For small and mid-sized insurers, compliance with the Model Audit Rule (MAR) requires an enormous lift from the internal audit function. A proactive mindset can reduce the long-term cost and headache associated with compliance, but it requires a well-executed and strategic approach. If your organization is making first-time preparations for MAR compliance, or is preparing to make improvements upon its current annual MAR compliance program, you should consider the following four questions:
1. Are your accounting policies documented and understood throughout the company?
Having well-documented accounting policies is, of course, a provision of the MAR. It can be one of the most time-consuming and difficult tasks for insurers preparing for MAR for the first time - particularly for those insurers without an in-house internal audit or risk management function. In some cases, existing policies may be sufficient, but in others, entirely new policies and procedures must be created to complete the assessment. Because of the demands this can place on your organization, we advise that insurers begin the policy and procedure assessment well in advance of pursuing MAR compliance. By evaluating and improving existing policies and procedures, your organization can begin to improve its governance culture, even before actively pursuing MAR compliance.
2. Are your internal controls adequate to detect and report errors and fraud?
One of the stated goals of the MAR is to help insurers minimize the likelihood of fraud and errors. To do this, management must demonstrate that their control environment is effectively designed, and that key controls are in place for a number of important processes, including corporate governance, underwriting, losses and loss reserves, reinsurance, operating expenses, etc. In addition, insurers must account for the risks and controls of the IT systems that play a role in the production of their annual financial statements. Assessing the control environment and remediating deficiencies can be a challenge, but it can also be a rewarding and valuable exercise for growing companies, as it sets the stage for more effective fraud mitigation and simplifies compliance with a number of common regulations, including both MAR and SOX.
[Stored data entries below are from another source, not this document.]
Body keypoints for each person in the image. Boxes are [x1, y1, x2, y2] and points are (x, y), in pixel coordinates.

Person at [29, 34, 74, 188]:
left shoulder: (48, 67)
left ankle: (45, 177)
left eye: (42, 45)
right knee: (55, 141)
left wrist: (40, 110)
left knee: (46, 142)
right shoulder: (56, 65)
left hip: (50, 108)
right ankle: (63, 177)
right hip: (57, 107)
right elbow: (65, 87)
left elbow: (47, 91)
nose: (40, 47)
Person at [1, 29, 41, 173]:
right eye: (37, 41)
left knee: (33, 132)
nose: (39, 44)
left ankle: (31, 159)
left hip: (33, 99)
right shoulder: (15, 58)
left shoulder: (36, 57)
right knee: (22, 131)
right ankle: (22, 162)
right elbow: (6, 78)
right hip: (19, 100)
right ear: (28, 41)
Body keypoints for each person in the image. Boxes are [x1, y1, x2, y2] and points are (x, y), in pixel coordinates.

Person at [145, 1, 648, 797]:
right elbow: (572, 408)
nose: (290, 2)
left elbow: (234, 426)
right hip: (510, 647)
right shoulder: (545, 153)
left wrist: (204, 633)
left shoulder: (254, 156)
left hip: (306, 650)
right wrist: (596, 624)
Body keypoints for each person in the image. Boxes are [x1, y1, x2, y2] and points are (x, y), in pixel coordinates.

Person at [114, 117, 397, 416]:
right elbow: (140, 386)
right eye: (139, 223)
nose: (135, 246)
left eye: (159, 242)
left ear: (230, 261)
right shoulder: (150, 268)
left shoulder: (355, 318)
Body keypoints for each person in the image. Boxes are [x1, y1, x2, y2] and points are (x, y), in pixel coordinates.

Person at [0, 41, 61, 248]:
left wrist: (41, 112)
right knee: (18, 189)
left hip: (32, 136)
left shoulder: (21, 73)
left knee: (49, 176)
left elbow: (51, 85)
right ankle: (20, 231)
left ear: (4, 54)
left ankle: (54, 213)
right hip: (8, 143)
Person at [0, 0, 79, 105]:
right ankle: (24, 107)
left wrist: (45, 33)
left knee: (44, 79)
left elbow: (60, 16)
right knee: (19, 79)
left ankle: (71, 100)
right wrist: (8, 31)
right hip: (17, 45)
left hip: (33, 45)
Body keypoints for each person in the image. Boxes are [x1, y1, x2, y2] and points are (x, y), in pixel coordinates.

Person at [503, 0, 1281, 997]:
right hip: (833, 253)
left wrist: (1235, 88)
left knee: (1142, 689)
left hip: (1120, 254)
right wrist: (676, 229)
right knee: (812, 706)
3. Are key performance metrics being maintained?
Once your policies have been documented and controls have been effectively designed, it is time to begin tracking your key performance metrics, including solvency, loss ratios, liquidity, and profitability rations. In theory, insurers of all sizes and in all stages of MAR compliance should be tracking these metrics, but in practice, it often requires more legwork than smaller insurers are able to supply. As your organization nears MAR compliance or prepares to advance to the next tier, it is important to reevaluate your performance metrics to confirm that they are accurately and consistently measuring the aspects of your business that are of the most interest to regulators. Proactively implementing and confirming these metrics will save a significant amount of time and effort during the MAR compliance process.
4. Are company risks, controls and compliance activities continuously assessed?
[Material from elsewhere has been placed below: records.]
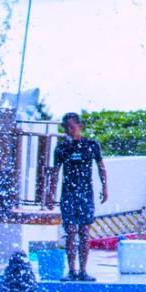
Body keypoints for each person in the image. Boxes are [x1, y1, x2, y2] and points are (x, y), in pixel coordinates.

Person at [45, 113, 109, 281]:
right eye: (66, 128)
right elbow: (55, 172)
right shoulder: (62, 147)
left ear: (80, 126)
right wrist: (51, 194)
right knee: (71, 232)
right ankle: (72, 270)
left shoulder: (91, 145)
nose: (68, 131)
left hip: (86, 194)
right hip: (68, 194)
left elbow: (101, 167)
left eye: (72, 127)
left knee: (84, 232)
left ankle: (83, 271)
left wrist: (105, 187)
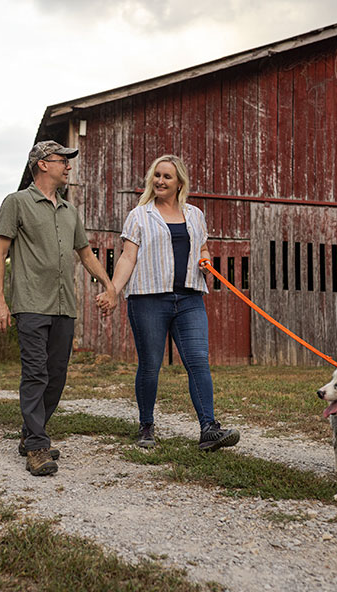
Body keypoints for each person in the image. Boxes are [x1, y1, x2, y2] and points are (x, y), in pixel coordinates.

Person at [97, 154, 239, 451]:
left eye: (167, 177)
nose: (160, 181)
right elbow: (128, 256)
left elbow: (203, 248)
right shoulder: (139, 215)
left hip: (189, 297)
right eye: (157, 176)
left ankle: (209, 428)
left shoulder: (195, 214)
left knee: (198, 360)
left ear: (179, 183)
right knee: (150, 364)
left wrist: (205, 261)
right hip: (149, 298)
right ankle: (146, 425)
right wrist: (112, 290)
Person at [0, 140, 115, 476]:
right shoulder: (16, 203)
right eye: (63, 160)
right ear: (43, 164)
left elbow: (86, 254)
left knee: (56, 377)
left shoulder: (69, 211)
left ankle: (32, 434)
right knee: (35, 374)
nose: (69, 166)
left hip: (64, 306)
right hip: (31, 304)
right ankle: (36, 447)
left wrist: (109, 284)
MAR encourages insurers to build a culture that emphasizes continuous monitoring. Key controls, in particular, should be regularly assessed to confirm that they are operating effectively, and remain adequate and appropriate for the risks they are mitigating. Management should use discretion when building an action plan for ongoing monitoring of these controls, with priority given to controls that cover high-risk activities. These controls should be assessed annually, at a minimum, while lower-risk controls may be assessed every three years. Insurers with no existing documented plans for continuous assessment should begin to develop a regular assessment plan, starting with the documentation of any informal practices that may exist within the organization.
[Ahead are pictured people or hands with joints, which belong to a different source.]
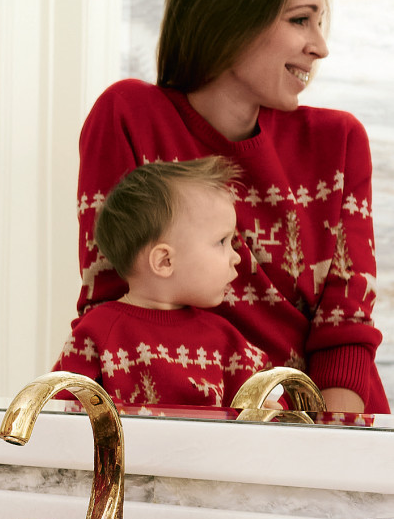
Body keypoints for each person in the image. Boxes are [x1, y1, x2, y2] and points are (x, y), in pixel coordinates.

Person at [71, 0, 386, 414]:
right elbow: (114, 303)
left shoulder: (338, 141)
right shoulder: (129, 115)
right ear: (230, 20)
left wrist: (323, 438)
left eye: (320, 23)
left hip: (318, 417)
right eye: (300, 20)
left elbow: (346, 329)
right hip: (182, 417)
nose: (320, 47)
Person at [55, 157, 267, 408]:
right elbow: (59, 408)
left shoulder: (226, 341)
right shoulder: (96, 333)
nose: (237, 257)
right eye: (222, 241)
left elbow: (269, 395)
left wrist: (268, 407)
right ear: (165, 261)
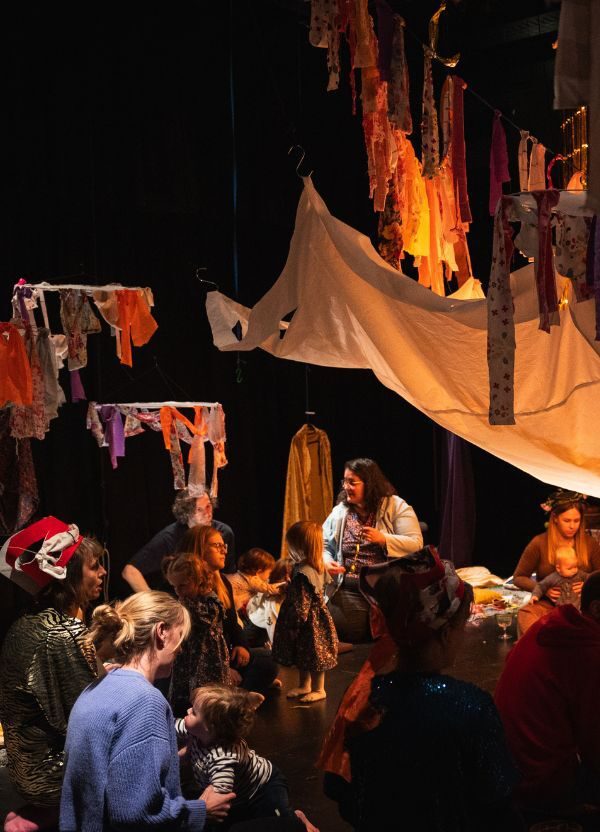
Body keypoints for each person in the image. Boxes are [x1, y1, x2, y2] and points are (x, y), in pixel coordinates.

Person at [324, 547, 523, 832]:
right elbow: (498, 802)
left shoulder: (364, 700)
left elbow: (339, 790)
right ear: (444, 632)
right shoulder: (470, 708)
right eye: (461, 625)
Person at [59, 590, 235, 831]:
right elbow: (136, 814)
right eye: (181, 638)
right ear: (161, 632)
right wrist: (201, 811)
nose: (181, 650)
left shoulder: (95, 688)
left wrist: (171, 758)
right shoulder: (146, 701)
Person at [0, 517, 106, 832]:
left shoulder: (26, 622)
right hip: (51, 773)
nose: (102, 573)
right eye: (94, 566)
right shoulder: (63, 632)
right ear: (68, 577)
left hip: (24, 768)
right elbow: (88, 718)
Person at [495, 571, 600, 818]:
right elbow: (594, 742)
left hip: (507, 769)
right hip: (541, 784)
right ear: (597, 608)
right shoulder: (586, 649)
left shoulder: (557, 624)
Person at [166, 526, 278, 711]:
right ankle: (233, 703)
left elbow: (231, 622)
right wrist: (226, 669)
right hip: (195, 661)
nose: (224, 550)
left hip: (219, 654)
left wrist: (241, 645)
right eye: (217, 545)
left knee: (268, 660)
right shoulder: (182, 587)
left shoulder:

With MAR, just as it is with SOX, internal audit is the most important function when it comes to achieving and maintaining compliance. Too many companies wait for external auditors and regulators to find problems, and then suffer through time-consuming and expensive remediation. Your internal audit function can be the key to identifying these issues before the external auditor does, allowing your organization to remediate according to your own timelines and budget. If your organization lacks a defined internal audit department, identifying a trusted outsourced provider such as Focal Point can make the difference between a smooth compliance process and one that is exceedingly expensive and disruptive to your business.